▶ _TASK OBJECTIVE_: Word-for-word transcription: reproduce all of the data, but not the pictures.

Change listing data
-- Opening Marker --
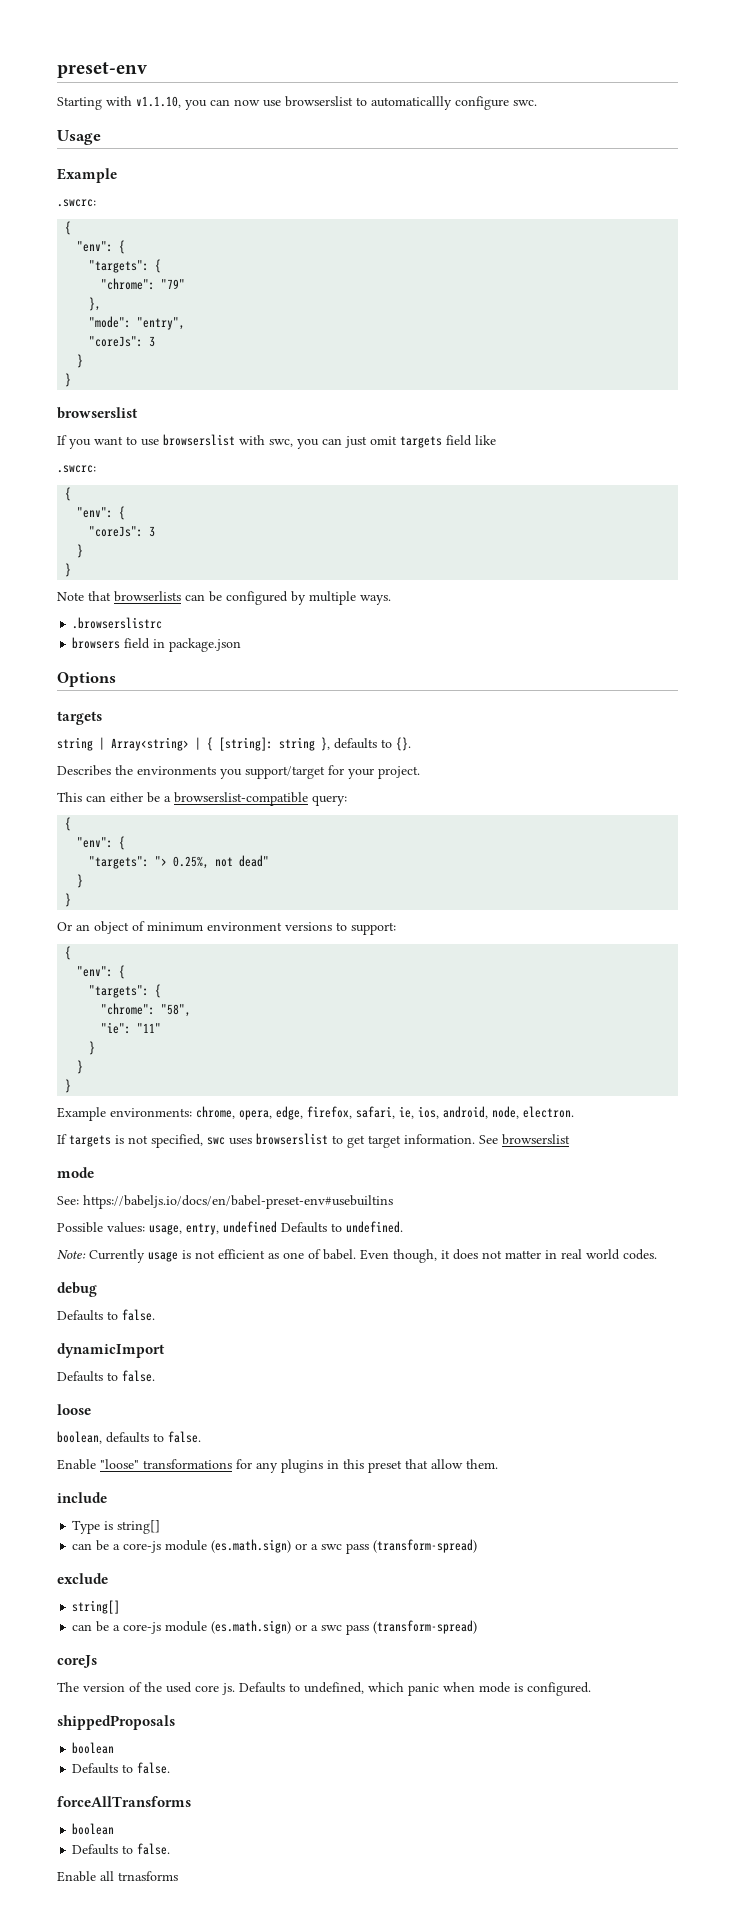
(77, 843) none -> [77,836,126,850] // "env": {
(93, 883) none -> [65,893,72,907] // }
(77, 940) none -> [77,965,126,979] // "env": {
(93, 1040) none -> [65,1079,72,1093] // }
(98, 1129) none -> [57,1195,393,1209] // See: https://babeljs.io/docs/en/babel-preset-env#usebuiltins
-- Closing Marker --
▶ _REPLY TO THE EXERCISE_:
(77, 843) none -> [77,836,126,850] // "env": {
(93, 883) none -> [65,893,72,907] // }
(77, 940) none -> [77,965,126,979] // "env": {
(93, 1040) none -> [65,1079,72,1093] // }
(98, 1129) none -> [57,1195,393,1209] // See: https://babeljs.io/docs/en/babel-preset-env#usebuiltins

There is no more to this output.